How to complete this task:
Among the entries below, one line contains "M949 480 970" and another contains "M1321 532 1392". Transcribe those two lines and every line between them, exactly.

—————

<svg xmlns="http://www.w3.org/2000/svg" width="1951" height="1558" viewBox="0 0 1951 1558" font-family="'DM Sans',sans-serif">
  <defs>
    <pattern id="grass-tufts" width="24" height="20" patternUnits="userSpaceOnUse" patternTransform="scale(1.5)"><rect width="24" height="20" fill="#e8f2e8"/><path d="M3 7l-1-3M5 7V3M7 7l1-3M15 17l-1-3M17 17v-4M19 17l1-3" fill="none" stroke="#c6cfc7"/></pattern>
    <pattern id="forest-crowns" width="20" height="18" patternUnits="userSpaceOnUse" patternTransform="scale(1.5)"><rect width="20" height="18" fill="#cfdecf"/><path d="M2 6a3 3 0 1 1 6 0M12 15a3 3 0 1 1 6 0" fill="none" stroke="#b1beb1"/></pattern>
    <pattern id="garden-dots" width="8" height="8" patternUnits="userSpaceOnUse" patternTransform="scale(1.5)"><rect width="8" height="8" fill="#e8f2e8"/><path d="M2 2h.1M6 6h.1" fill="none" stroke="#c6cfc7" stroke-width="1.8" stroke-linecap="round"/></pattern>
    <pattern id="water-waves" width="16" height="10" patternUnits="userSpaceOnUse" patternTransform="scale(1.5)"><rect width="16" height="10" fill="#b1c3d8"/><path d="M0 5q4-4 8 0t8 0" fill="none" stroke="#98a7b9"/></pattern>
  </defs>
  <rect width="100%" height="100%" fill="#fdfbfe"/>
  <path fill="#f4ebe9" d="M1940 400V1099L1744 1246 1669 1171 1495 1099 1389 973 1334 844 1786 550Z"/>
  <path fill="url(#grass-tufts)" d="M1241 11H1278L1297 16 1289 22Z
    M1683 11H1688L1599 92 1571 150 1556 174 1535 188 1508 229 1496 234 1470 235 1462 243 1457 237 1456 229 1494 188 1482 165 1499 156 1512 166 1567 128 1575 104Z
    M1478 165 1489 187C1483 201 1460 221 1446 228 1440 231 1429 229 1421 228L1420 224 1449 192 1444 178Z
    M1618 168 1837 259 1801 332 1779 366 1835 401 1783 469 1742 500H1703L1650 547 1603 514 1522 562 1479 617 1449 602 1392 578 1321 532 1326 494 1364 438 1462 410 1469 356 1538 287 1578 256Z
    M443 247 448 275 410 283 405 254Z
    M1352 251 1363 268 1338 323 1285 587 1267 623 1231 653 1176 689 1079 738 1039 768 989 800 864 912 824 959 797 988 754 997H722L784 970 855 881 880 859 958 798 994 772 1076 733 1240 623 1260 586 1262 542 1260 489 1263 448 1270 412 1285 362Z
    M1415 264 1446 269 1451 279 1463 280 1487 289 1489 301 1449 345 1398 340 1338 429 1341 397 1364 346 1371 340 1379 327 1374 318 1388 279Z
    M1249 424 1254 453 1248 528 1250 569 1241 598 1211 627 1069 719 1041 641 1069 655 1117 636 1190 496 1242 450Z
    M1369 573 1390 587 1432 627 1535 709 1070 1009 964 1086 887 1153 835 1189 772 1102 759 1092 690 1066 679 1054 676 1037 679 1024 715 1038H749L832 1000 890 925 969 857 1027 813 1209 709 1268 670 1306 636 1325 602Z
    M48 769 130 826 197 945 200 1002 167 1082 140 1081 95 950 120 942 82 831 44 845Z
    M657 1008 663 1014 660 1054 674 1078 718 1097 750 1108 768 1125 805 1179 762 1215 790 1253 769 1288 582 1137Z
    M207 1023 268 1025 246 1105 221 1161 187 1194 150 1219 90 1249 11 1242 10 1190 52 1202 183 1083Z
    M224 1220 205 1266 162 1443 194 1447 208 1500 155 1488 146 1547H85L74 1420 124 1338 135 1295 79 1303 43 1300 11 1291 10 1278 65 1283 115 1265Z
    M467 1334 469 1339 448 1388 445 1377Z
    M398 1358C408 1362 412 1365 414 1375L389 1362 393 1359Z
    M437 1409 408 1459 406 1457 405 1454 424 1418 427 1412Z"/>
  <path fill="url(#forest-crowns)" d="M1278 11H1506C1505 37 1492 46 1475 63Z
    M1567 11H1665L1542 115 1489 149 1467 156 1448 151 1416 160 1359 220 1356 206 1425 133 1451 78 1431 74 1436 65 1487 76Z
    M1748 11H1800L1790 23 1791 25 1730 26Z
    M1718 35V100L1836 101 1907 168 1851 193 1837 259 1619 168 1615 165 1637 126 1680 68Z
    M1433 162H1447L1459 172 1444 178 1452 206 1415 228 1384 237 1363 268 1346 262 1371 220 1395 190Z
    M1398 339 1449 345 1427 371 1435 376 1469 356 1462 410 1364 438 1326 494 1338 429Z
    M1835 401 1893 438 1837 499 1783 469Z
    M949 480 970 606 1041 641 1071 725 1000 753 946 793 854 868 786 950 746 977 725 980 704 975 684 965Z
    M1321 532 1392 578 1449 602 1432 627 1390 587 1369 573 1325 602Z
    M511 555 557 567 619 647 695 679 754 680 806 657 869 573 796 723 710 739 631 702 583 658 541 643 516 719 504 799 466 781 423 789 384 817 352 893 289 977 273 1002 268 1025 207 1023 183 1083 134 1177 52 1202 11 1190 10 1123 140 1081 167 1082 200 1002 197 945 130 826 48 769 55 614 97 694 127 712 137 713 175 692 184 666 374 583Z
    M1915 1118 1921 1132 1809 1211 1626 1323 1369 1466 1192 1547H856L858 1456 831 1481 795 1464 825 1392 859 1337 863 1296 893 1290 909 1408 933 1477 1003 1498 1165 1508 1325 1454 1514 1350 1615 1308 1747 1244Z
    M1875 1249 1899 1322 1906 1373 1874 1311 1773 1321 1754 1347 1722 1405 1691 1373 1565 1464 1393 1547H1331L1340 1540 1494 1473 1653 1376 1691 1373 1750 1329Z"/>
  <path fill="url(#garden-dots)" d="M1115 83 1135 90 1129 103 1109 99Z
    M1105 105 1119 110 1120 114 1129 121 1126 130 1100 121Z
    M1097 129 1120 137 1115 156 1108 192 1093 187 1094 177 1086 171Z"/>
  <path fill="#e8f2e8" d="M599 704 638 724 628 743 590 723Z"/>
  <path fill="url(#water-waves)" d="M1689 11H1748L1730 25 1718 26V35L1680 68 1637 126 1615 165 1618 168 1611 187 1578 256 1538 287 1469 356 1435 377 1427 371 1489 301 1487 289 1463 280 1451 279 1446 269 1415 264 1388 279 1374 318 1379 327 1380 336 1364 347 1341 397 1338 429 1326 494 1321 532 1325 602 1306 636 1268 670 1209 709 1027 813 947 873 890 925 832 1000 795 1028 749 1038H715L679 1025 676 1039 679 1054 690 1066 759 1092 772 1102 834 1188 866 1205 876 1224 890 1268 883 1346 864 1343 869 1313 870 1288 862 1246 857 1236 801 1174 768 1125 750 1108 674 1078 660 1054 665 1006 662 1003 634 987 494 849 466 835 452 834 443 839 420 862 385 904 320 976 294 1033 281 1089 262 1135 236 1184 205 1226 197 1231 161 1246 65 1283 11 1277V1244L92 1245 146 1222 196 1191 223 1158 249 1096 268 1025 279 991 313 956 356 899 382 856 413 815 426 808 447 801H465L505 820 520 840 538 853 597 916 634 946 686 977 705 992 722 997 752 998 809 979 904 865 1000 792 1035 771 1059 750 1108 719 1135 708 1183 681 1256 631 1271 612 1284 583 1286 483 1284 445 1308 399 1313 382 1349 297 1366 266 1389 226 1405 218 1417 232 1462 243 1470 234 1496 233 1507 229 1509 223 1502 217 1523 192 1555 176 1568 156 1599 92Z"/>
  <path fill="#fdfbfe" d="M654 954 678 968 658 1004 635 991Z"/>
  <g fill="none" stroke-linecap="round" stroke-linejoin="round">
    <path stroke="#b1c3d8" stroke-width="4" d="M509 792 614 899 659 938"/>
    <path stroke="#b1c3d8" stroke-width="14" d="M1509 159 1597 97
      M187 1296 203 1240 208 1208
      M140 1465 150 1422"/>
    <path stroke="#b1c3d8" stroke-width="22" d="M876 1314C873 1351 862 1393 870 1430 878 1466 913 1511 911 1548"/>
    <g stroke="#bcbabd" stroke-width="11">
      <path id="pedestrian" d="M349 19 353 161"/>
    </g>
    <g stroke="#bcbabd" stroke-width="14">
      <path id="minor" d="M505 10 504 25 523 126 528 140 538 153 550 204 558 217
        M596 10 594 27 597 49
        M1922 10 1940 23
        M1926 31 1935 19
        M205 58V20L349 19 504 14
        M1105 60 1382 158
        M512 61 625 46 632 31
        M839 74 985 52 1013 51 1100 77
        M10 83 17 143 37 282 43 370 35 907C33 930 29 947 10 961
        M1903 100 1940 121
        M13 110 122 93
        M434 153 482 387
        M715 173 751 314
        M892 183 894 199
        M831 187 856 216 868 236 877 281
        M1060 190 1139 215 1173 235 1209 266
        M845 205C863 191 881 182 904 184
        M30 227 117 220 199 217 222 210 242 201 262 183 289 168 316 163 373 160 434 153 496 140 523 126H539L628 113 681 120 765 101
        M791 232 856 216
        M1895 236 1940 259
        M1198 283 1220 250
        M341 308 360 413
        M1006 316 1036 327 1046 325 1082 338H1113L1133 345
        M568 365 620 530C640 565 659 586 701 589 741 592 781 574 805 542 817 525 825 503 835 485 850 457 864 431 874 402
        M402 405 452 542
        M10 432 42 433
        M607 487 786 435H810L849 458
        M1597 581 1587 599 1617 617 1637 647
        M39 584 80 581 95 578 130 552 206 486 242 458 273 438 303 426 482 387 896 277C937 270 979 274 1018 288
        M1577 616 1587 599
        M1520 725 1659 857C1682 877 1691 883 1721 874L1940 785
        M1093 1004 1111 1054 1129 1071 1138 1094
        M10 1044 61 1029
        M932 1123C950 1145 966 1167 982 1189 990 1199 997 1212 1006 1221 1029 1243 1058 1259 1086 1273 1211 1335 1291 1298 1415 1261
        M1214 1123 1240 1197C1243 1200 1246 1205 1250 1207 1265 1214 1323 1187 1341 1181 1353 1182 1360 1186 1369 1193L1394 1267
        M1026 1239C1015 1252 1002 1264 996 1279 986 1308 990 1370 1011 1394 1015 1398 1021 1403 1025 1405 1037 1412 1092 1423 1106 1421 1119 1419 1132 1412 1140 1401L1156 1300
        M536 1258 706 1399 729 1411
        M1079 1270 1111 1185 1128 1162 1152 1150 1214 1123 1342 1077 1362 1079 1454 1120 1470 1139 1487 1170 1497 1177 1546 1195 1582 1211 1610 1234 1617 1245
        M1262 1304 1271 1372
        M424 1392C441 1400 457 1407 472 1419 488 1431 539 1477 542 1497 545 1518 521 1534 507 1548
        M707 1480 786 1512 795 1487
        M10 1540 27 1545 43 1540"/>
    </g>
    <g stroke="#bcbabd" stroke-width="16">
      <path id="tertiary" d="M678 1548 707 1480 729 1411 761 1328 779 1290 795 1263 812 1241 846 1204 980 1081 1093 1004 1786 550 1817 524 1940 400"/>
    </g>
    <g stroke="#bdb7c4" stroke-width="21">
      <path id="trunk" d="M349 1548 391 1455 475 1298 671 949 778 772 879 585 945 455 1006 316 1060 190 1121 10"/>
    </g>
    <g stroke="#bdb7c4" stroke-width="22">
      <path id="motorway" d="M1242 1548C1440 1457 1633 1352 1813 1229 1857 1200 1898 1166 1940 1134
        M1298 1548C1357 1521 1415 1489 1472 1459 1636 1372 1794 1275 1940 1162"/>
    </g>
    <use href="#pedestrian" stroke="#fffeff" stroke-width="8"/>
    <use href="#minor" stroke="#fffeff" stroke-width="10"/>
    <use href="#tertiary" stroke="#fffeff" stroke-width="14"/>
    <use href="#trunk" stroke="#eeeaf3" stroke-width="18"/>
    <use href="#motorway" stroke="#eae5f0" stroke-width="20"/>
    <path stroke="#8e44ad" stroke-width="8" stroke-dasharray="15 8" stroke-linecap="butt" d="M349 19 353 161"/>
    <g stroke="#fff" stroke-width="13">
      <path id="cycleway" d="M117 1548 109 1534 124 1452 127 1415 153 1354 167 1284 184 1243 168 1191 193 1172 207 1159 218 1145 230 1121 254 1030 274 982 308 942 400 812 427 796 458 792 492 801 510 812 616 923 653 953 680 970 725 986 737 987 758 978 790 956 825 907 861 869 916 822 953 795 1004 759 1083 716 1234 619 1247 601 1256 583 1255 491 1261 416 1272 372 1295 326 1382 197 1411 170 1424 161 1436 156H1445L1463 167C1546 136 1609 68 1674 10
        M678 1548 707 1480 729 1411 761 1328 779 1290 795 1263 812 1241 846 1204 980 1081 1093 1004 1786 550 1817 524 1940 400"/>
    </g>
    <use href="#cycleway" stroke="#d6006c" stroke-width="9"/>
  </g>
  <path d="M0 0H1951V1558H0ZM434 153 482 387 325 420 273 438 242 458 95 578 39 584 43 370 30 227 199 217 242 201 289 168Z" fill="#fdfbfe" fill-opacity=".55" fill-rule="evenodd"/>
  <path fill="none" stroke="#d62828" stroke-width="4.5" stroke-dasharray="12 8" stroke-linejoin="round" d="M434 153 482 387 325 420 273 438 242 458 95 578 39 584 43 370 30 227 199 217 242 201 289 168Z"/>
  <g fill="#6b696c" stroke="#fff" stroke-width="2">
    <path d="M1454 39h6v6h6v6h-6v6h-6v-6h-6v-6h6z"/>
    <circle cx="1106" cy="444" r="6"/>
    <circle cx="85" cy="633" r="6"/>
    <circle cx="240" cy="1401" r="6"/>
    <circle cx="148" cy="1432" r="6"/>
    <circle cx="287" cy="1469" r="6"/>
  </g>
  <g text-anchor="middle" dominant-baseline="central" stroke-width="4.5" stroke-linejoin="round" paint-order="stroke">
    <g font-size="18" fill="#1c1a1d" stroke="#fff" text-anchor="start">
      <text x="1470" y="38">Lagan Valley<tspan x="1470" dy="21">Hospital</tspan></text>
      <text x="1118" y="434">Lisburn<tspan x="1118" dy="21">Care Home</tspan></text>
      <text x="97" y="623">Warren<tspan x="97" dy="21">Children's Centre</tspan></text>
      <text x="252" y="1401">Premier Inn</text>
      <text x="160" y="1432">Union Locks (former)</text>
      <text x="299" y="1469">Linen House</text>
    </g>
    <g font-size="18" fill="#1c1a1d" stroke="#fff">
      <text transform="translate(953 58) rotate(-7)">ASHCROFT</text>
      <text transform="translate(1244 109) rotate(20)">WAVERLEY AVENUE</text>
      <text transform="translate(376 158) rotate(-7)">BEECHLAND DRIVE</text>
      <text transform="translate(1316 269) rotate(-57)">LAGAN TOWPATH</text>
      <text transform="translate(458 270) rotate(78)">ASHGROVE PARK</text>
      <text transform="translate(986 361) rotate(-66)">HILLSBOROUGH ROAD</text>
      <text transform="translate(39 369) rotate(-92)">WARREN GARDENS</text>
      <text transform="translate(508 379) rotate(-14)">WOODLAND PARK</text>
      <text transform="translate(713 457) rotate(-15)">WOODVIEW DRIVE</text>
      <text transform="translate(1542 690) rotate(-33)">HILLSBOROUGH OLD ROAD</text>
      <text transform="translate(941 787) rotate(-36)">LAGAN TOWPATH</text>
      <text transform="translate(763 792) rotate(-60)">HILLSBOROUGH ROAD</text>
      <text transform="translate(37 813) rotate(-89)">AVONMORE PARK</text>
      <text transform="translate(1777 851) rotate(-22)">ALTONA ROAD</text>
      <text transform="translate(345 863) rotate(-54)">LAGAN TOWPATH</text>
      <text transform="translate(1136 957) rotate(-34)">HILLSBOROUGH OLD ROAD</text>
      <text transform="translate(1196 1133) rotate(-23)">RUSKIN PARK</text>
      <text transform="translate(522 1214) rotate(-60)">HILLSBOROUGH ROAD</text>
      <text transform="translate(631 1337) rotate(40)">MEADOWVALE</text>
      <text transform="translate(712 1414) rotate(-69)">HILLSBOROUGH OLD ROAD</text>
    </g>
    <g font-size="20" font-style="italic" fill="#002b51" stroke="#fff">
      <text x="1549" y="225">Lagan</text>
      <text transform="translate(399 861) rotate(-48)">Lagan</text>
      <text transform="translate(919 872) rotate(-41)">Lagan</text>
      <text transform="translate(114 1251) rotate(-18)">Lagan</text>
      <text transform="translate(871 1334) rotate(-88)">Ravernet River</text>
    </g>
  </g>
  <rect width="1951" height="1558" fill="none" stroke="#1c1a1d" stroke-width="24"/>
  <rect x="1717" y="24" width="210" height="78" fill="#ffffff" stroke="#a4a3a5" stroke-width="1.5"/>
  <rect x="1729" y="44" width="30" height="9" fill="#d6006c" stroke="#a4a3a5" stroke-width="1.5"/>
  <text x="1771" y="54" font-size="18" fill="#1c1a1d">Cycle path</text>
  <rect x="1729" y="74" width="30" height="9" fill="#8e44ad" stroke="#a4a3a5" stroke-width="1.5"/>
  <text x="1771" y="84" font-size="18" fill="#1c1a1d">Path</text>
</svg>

—————

Task output:
    M949 480 970 606 1041 641 1071 725 1000 753 946 793 854 868 786 950 746 977 725 980 704 975 684 965Z
    M1321 532 1392 578 1449 602 1432 627 1390 587 1369 573 1325 602Z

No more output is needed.